FINANCE LEASE MODEL
Lease – contract or a part of a contract that conveys the
right to use the underlying asset for a period in exchange
for consideration.
Lessee controls the right to use an identified asset.
Finance lease model – lessee shall recognize an asset
and corresponding liability.
COST OF RIGHT OF USE ASSET
Present value of lease payments
Fixed lease payments (rentals)
Variable lease payments (variable rental)
Price of purchase option that is reasonably to be
exercised.
Guaranteed residual value – at the end of the lease
term, the asset will be return to the lessor.
Termination penalties if the lease term reflects
exercise of a termination option (mas maaga umalis
kaysa sa nasa contract).
Discount rate is the implicit rate known to the
lessee, if none, then use the incremental
borrowing rate.
Lease bonus less any incentives
Initial direct cost incurred by the lessee
Estimated cost of dismantling, removing or restoring the
asset for which the lessee already has a present
obligation. Measured at prevent value.
Note:
Right of use asset if presented as a separate line item in
the SFP (NCA).
Right of use asset is initially measured at cost.

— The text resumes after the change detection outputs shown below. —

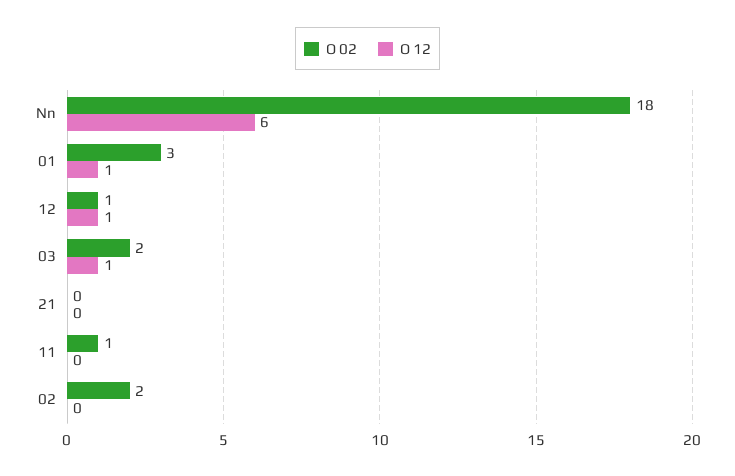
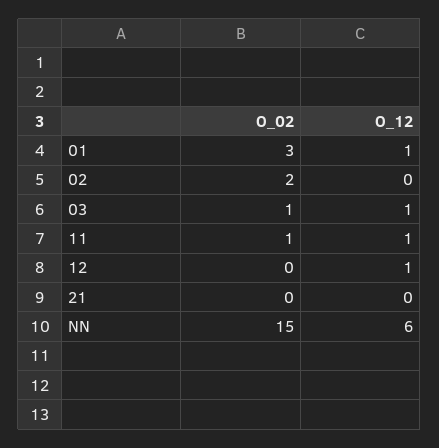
  {
    "O 02": {
-     "Nn": 18,
+     "Nn": 15,
      "01": 3,
-     "12": 1,
+     "12": 0,
-     "03": 2,
+     "03": 1,
      "21": 0,
      "11": 1,
      "02": 2
    },
    "O 12": {
      "Nn": 6,
      "01": 1,
      "12": 1,
      "03": 1,
      "21": 0,
-     "11": 0,
+     "11": 1,
      "02": 0
    }
  }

Right of use asset is subsequently measured using the
cost model (silent).
May use the revaluation model if the ROUA is PPE.
May use the fair value model if the ROUA is
investment property.
Depreciation of right of use asset (cost and revaluation
model)
Based on useful life of asset if there is transfer of
title to the lessee at the end of lease term or purchase
option that is certain to be exercised.
Otherwise, based on the shorter between useful life
and lease term.
OPERATING LEASE MODEL
Lessee may use the operating lease model under two
optional exemptions.
Short-term lease – 12 months or less
Low-value lease
- Asset is of low value when brand new, regardless of its
age. (computers, furniture, etc..)
- Not low-value lease if asset is not of low value then
brand new regardless of age.
- May have a term of more than 12 months.
Rentals are treated as rent expense.